___ Page
# Load the training sets and calculator used in all model trainings

# TrainingSet with precomputed Energy, Forces, and Stress (if present and desired) data. This can be
# one or more TrainingSets from one or more files that all are added to a single list.
training_sets = nlread('c-am-TiSi-TrainingSets.hdf5', TrainingSet)

# Define the calculator used for calculating the training st(s). This can be done either by saving
# and loading the calculator or by fully defining the calculator in scripting. Here, we use a saved
# calculator definition for convenience. The calculator is required in order to calculate the
# the isolated atom energies for all elements present in the training set(s) as described by the
# particular calculator.
______
— Stated goal —
Write out the part of the script above that begins at the words "# Define the" and stops after "# particular calculator.".
___ Data lines
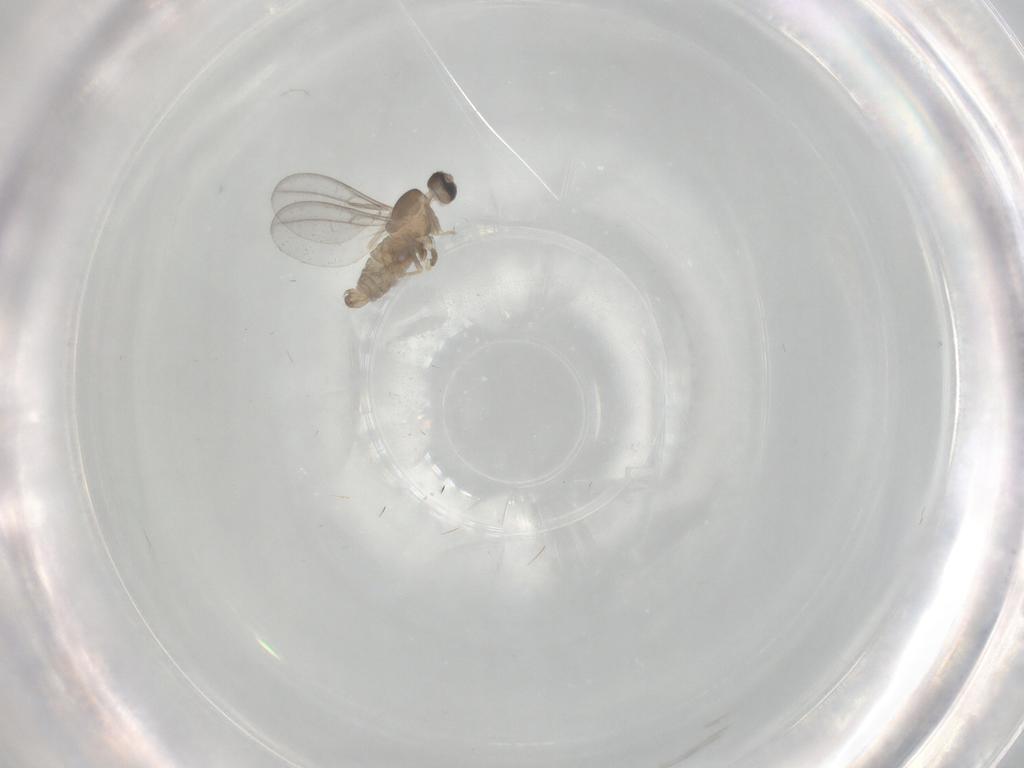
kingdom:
______
___ Data lines
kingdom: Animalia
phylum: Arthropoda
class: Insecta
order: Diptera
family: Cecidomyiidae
______
___ Data lines
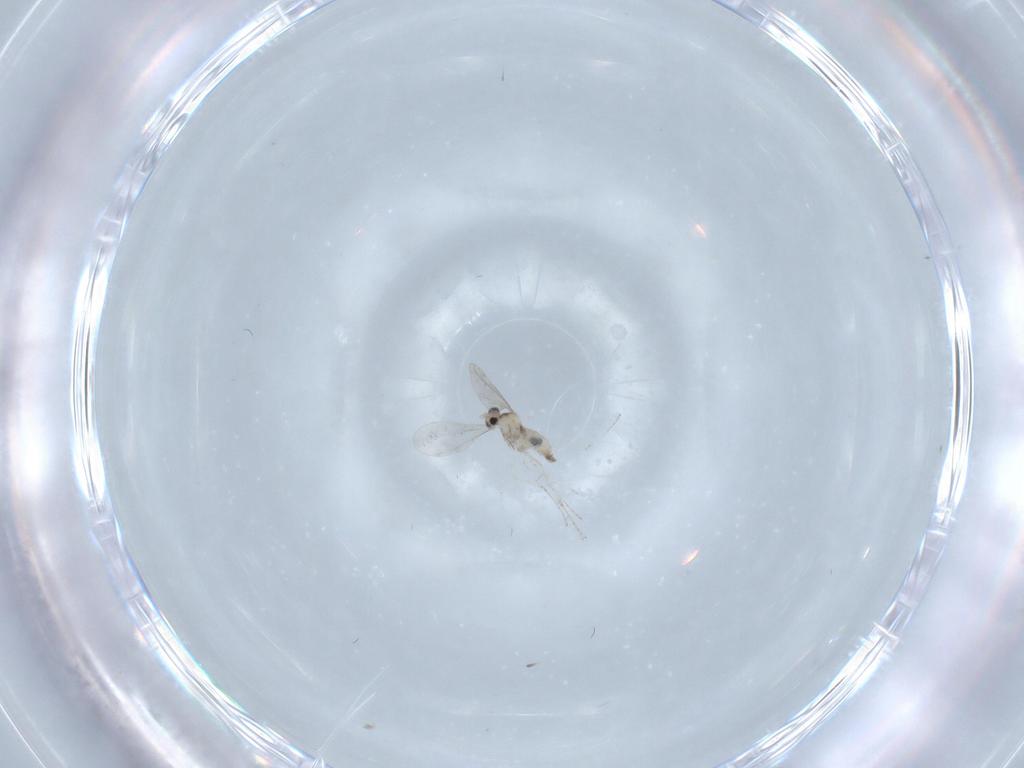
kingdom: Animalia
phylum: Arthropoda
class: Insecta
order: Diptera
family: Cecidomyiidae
______
— Exercise answer —
# Define the calculator used for calculating the training st(s). This can be done either by saving
# and loading the calculator or by fully defining the calculator in scripting. Here, we use a saved
# calculator definition for convenience. The calculator is required in order to calculate the
# the isolated atom energies for all elements present in the training set(s) as described by the
# particular calculator.